Controlling network traffic means dynamically allocating network resources according to specific policies. Bandwidth is allocated on demand; traffic is offloaded appropriately; high-priority applications are guaranteed; and abnormal traffic flow is controlled to save network resources. With such policies, operators can greatly improve network resource use and optimize customer experience. 

To meet the pressing need for effective traffic management, ZTE has launched UniCare, a solution for monitoring fixed-broadband network traffic. UniCare can collect information about traffic in a fixed-broadband network. It can then send this information to CRM and resource systems through northbound interfaces, SNMP interfaces, NetFlow/sFlow protocols, and network probes. The solution provides customized, multidimensional traffic statistics and analysis in the form of various types of charts. It can show development trends and side-by-side comparisons, and can also rank the resource use for different traffic flows. This gives operators a complete picture of their network traffic so that they can optimize OAM and transform their networks if necessary.

 

From Traffic Management to Traffic Operation

Traffic management is fundamental for traffic operation, which involves using an open service convergence platform to proactively expand traffic volume and generate revenue. Only through traffic operation can operators transform themselves.

Flat-rate monthly billing plans have flat-lined operator ARPU, and various technical bottlenecks have not allowed operators to adequately scale their operations to achieve the necessary revenue growth. A transformation from voice traffic operation to data traffic operation must take place. An operational mode based on a single business is no longer sufficient; operators need to extend the scope of their businesses; work on differentiated and value-added businesses; and expand as well. 

Operators often use a forward-charging model, which involves charging end users. Internet service providers often use a backward-charging model, which involves charging advertisers and partners. These two charging models require a large user base—the biggest resource an operator has. Operators should make full use of this resource by establishing a converged application platform where internet service providers and users are the target customers. Data traffic is currency of transactions on the platform. In the internet age, users are not only information receivers but also information producers. All the traffic on a network will be covered by B2C, B2B and C2C business models. An operator can leverage the advantages of its traffic platform to provide personalized service and information support for everyone conducting transactions on the platform. In this way, the operator can be involved in the traders’ pricing processes and gain more revenue. Implementing both forward- and backward-charging models allows an operator to generate revenue from all traffic flowing through the platform. Traffic management is essentially the unified management of traffic interactions between information producers and receivers. By creating and managing a sufficiently large platform for conducting such transactions, operators are engaged in traffic-based operation. A simple analogy is a chain supermarket where producers sell their products quickly and promote new products through the supermarket platform. Supermarket operators can pick different products from producers to meet individual demands of consumers.

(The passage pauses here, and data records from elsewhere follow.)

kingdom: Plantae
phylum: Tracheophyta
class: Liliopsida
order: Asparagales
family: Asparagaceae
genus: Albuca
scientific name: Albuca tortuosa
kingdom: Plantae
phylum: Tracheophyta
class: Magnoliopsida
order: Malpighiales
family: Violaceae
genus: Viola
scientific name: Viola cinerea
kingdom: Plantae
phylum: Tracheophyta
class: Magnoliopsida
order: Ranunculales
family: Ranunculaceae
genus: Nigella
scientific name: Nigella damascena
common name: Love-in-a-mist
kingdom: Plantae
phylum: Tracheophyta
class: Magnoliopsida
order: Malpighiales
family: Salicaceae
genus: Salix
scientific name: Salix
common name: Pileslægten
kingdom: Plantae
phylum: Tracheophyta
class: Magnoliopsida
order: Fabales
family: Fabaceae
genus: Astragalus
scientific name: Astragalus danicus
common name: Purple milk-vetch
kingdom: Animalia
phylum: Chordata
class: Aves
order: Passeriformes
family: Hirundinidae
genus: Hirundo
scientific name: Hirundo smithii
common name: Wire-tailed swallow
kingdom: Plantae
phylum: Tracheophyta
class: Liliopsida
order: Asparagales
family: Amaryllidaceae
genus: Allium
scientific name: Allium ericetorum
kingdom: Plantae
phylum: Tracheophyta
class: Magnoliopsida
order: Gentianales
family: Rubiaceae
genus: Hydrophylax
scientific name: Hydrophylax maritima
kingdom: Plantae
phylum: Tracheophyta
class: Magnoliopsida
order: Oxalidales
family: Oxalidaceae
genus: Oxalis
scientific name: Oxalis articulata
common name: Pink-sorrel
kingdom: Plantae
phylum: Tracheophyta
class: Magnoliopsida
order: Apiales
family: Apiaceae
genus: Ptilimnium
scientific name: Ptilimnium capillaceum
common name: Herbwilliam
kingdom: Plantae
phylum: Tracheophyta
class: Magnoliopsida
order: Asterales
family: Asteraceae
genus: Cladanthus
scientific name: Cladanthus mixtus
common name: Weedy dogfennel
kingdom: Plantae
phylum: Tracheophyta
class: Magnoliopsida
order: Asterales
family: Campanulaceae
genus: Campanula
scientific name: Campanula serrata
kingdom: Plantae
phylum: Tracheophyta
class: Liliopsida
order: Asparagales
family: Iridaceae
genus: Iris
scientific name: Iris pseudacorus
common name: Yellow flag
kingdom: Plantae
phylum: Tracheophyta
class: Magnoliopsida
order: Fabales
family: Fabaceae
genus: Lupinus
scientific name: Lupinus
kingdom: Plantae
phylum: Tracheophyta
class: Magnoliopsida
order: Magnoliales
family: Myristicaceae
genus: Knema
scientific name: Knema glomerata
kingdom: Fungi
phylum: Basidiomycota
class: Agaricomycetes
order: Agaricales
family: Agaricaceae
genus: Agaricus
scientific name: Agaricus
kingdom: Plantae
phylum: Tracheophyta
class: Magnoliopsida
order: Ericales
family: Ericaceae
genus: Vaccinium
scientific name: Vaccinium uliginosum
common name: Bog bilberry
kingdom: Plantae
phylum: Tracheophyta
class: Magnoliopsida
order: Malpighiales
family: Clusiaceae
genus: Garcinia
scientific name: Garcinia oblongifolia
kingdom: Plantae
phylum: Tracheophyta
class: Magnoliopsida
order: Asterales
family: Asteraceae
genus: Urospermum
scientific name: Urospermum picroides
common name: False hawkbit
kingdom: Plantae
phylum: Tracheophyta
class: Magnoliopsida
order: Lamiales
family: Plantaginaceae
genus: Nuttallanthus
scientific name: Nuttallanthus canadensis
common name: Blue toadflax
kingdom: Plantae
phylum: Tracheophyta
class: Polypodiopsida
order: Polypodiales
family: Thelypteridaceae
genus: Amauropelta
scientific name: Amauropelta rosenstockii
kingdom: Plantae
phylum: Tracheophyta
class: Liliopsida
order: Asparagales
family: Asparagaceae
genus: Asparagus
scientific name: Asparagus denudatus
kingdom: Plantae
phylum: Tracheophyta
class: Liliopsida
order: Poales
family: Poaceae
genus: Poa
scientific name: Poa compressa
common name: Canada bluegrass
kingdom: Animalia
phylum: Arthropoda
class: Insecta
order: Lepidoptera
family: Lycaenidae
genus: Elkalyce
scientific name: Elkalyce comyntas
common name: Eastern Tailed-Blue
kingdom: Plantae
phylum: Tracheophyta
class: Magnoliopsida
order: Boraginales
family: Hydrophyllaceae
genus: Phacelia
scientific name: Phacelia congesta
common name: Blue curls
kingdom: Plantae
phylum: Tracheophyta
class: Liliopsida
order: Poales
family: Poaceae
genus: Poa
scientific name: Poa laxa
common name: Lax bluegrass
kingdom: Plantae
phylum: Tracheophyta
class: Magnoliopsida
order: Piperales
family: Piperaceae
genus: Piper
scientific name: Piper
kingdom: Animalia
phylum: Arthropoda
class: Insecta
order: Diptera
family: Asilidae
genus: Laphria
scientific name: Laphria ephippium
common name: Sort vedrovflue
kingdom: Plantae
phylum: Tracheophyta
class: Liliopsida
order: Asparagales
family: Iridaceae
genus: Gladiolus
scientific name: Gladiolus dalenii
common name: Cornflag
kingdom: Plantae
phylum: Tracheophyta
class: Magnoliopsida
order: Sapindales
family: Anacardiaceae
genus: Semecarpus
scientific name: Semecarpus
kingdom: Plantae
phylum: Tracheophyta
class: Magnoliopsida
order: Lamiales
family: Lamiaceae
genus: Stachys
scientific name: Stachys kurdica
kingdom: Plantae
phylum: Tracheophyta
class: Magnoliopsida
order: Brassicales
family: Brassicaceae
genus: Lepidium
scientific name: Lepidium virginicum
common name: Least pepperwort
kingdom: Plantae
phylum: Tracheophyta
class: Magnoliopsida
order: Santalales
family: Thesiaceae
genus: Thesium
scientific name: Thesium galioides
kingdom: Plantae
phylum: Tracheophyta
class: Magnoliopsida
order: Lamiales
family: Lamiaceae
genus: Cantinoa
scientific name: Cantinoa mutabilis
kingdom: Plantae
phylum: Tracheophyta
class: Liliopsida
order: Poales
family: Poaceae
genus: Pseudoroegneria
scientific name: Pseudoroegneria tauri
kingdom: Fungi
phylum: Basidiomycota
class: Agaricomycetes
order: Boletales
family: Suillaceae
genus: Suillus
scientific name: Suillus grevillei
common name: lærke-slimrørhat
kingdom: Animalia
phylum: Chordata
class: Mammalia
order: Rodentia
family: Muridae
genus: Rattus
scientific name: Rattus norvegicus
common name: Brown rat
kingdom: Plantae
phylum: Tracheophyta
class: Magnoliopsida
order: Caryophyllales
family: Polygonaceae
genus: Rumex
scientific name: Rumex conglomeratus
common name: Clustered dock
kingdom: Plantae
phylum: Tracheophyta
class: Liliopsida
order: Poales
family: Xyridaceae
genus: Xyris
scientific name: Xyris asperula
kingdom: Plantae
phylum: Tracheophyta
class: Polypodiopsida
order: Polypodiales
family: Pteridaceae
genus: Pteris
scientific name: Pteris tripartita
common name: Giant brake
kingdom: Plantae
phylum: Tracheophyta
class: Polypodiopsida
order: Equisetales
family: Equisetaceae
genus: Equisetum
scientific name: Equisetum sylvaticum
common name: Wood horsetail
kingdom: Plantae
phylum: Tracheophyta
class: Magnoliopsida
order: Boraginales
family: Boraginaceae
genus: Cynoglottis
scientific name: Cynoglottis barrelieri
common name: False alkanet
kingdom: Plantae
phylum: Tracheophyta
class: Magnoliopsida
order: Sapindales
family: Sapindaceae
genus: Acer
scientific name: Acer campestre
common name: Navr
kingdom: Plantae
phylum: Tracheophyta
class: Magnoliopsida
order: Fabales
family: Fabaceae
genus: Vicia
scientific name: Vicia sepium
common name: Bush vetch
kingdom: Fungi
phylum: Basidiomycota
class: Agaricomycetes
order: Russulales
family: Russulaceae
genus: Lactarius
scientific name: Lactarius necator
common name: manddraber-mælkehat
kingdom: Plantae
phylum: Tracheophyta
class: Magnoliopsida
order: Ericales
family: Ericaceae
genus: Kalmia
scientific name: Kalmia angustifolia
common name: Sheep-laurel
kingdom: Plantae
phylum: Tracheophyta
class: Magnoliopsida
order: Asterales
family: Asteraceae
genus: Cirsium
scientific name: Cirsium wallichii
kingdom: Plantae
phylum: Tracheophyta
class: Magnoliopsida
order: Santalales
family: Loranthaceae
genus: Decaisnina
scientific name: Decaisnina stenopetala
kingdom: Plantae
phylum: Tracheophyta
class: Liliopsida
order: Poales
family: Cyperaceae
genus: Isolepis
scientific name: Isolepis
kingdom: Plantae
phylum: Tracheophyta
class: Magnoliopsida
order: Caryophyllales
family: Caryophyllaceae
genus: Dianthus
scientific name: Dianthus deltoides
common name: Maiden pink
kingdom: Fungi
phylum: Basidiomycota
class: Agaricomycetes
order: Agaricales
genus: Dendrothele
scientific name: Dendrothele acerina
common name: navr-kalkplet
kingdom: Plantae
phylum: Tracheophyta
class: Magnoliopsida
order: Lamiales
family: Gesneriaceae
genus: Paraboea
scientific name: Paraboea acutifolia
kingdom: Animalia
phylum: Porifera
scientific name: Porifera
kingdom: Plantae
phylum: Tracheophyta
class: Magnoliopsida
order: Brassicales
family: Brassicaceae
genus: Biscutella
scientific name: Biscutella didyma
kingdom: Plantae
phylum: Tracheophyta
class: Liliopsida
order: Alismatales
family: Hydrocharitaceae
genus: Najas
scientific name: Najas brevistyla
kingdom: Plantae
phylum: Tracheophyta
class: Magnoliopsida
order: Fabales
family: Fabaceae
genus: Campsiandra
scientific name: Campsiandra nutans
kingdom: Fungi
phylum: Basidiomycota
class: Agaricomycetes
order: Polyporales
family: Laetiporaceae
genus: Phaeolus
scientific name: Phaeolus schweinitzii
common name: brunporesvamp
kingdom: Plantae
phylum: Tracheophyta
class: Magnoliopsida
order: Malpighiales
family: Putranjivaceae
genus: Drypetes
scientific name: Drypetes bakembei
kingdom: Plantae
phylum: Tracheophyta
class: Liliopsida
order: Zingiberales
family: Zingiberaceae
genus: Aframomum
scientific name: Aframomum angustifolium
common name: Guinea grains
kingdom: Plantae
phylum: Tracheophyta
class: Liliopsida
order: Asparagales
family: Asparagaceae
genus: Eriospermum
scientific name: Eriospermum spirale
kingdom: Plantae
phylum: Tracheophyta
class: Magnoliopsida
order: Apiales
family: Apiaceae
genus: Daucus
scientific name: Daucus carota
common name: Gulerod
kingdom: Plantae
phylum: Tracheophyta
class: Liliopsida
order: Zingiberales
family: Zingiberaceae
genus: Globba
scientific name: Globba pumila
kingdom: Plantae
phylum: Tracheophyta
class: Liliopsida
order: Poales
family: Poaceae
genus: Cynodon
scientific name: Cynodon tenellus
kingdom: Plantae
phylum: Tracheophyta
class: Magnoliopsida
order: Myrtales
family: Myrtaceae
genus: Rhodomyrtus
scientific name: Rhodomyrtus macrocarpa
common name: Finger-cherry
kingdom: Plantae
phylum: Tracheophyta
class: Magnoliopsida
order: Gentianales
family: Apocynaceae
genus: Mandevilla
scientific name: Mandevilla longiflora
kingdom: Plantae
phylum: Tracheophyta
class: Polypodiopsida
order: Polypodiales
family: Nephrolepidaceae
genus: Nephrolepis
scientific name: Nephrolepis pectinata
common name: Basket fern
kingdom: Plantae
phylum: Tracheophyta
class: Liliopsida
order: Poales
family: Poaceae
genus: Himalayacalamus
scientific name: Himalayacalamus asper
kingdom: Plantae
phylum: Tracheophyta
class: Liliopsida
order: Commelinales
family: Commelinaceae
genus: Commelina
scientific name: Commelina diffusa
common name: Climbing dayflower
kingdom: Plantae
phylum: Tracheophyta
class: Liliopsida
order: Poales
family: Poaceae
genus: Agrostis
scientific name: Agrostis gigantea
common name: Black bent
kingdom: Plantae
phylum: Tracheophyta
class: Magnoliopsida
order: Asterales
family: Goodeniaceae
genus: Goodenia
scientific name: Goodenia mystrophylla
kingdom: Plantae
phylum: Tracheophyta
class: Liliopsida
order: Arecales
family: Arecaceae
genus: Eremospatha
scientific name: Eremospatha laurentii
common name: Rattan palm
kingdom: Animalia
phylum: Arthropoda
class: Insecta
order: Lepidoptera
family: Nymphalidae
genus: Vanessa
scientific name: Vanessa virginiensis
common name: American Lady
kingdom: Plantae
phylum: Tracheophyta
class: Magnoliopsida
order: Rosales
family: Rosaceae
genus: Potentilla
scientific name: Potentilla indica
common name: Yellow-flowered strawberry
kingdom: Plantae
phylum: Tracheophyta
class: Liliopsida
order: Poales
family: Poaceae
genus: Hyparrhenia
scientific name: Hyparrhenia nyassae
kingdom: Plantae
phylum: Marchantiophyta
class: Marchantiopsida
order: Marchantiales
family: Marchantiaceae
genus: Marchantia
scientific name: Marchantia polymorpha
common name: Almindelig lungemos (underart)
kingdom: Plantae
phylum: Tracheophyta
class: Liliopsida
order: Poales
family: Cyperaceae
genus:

As CT and IT converge and competition diversifies, operators are in crisis mode and are aware that they need to transform their businesses. However, such transformation is challenging and demands wisdom. Making the pipe smart is one way an operator can deal with the challenges. Managing traffic is the first step to building a smart pipe that can provide differentiated traffic management and controllable traffic allocation to meet the requirements of individual services.

With traffic management as its base and traffic operation as its core, an operator can create a brand-new business model and find new growth areas in the value chain.